California Governor Edmund G. Brown Jr. has now signed into law a bill that amends the state’s data breach rules – including a provision that references the provision of free credit monitoring, though the law does not appear to make these services mandatory.

Background
In 2003, California became the first state in the United States to enact a security breach notification law, requiring businesses that own or license personal information of California residents to notify people of unauthorized access to their unencrypted information.

In light of data losses experienced by retailers, financial institutions, and other businesses in early 2014, a number of California legislators proposed legislation that seemingly would have required companies that are the source of a breach involving customers’ personal information to offer identity theft and credit monitoring services at no charge to affected customers for two years. None of the 47 states with security breach notification laws currently require the provision of credit monitoring services.

The actual bill passed by the California Assembly and Senate, and that has recently been signed into law by Governor Brown, pulls back significantly from that initial proposal.

Credit Monitoring
One section in an early version of the bill provided that where a person or business that was the source of a data breach provides notification (as required by California law) of the data breach, “an offer to provide appropriate identity theft prevention and mitigation services, such as credit monitoring, shall be provided at no cost to the affected person for not less than 24 months….” The cost of providing these credit monitoring services, depending upon the scope of the breach, could be very significant.

The bill as passed and signed into law, however, provides that where a person or business that was the source of a data breach provides notification (as required by California law) of the data breach, “an offer to provide appropriate identity theft prevention and mitigation services, if any, shall be provided at no cost to the affected person for not less than 12 months ...” (Emphasis added.)

The addition of “if any” to the text of the bill makes it clear that an offer of “identity theft prevention and mitigation services” such as credit monitoring must be provided at no cost to affected persons for 12 months if those services are offered in the first place by a company that was the source of the data breach.

Two Additional Changes
The new California law also contains two other changes.

First, existing California law imposes certain security practices and post-breach notification requirements on individuals and entities that own or license computerized data that includes personal information.

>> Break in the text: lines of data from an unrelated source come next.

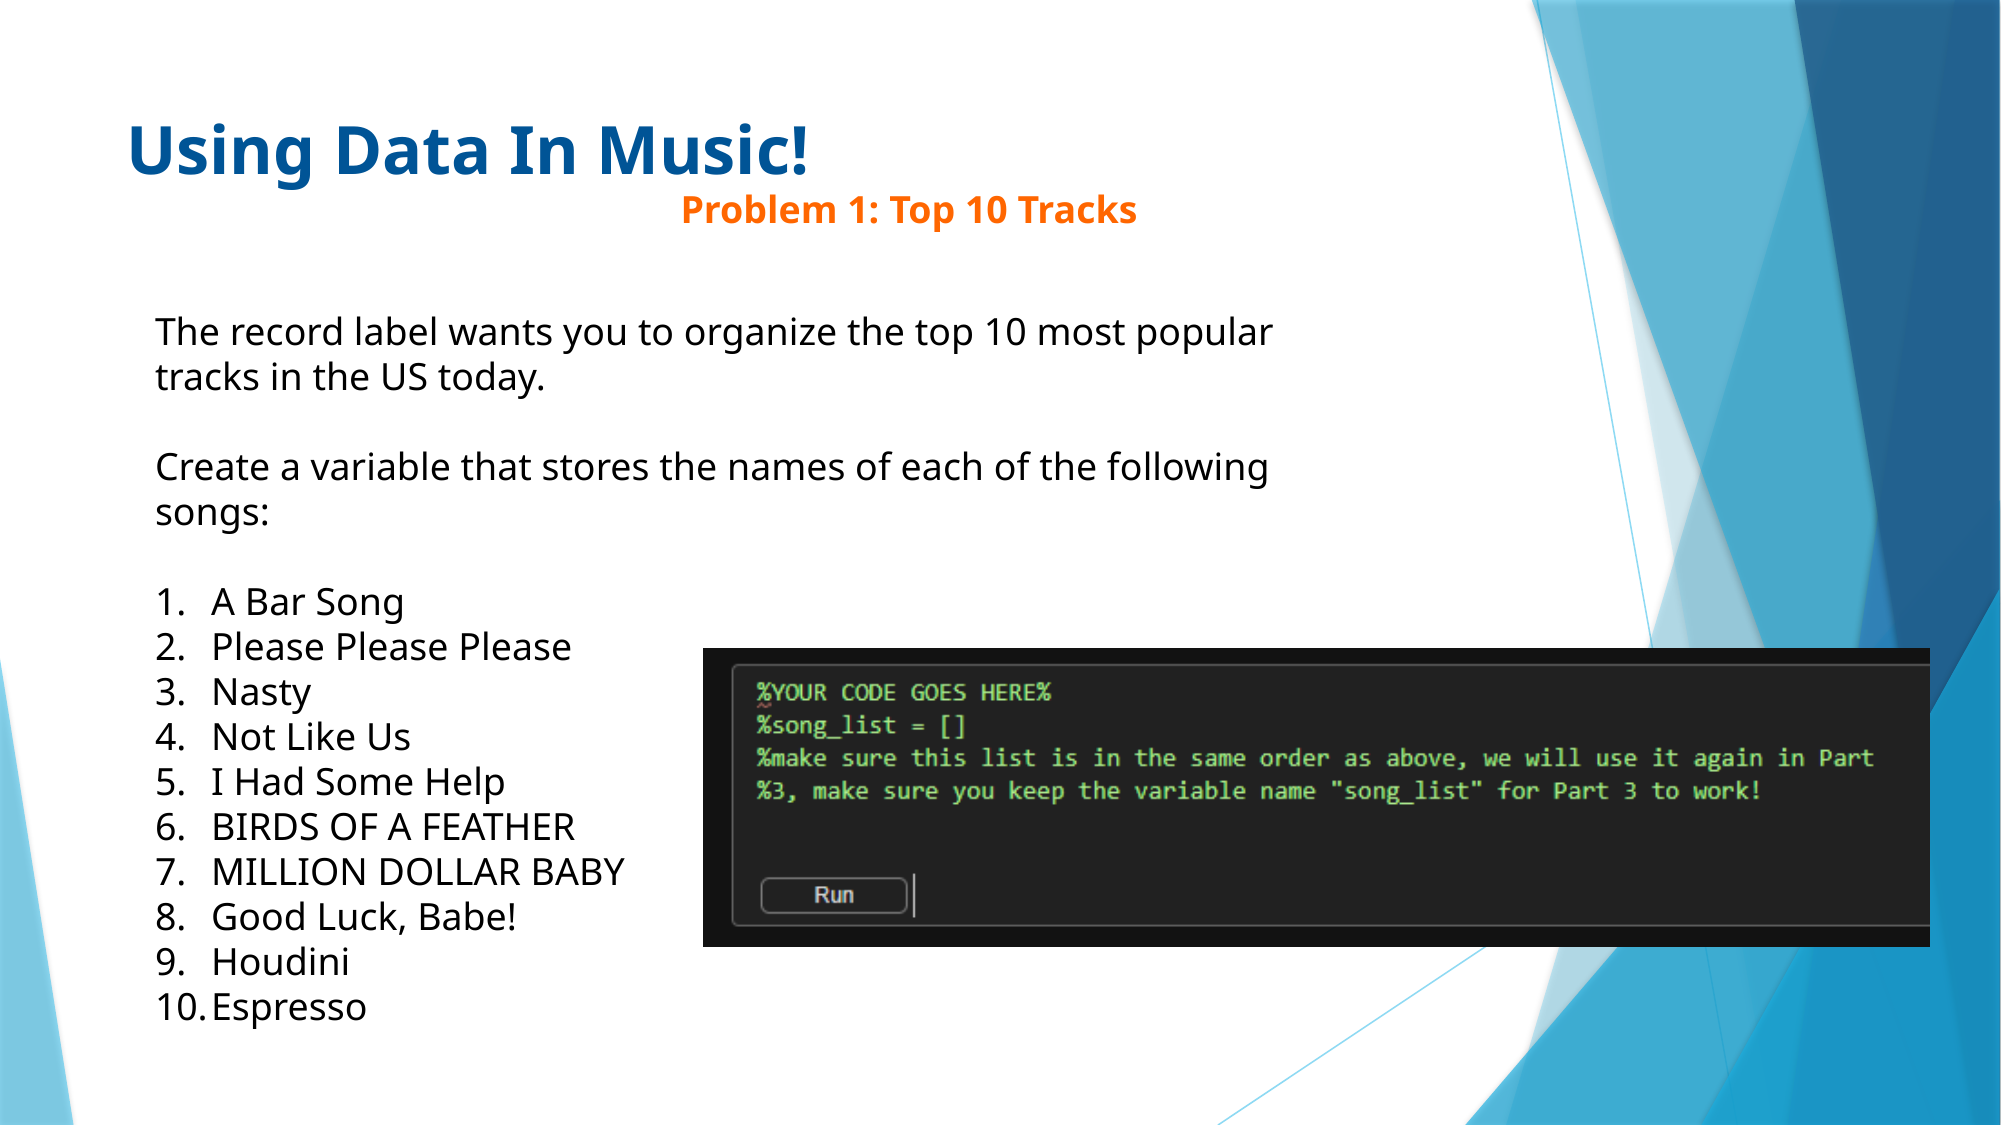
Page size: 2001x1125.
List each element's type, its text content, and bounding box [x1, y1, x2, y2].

list Problem 1: Top 10 Tracks [634, 178, 1185, 250]
text_box The record label wants you to organize the top 10 most popular tracks in the US today. Create a variable that stores the names of each of the following songs: A Bar Song Please Please Please Nasty Not Like Us I Had Some Help BIRDS OF A FEATHER MILLION DOLLAR BABY Good Luck, Babe! Houdini Espresso [140, 300, 1385, 1036]
title Using Data In Music! [111, 99, 1552, 317]
picture [702, 648, 1931, 948]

The new law applies these requirements to businesses that own, license and/or “maintain” this type of personal information. This clarifies that mere possession of personal information can trigger obligations under the law.

Second, the new law makes it clear that, generally speaking, companies may not “[s]ell, advertise for sale, or offer to sell” an individual’s Social Security number. Under the law, “sell” does not include the release of an individual’s Social Security number if the release is incidental to a larger transaction and is necessary to identify the individual in order to accomplish a legitimate business purpose; nevertheless, release of an individual’s Social Security number for “marketing purposes” is not permitted.

Bottom Line

With the passing of California’s new data breach bill, companies that are the source of a breach involving personal information, and that have a duty to notify customers of the breach under California law, should carefully evaluate any offer to provide identity theft and mitigation services (which may include credit monitoring).  Further, any company that merely possesses personal information of California residents should be aware of its obligations under the law.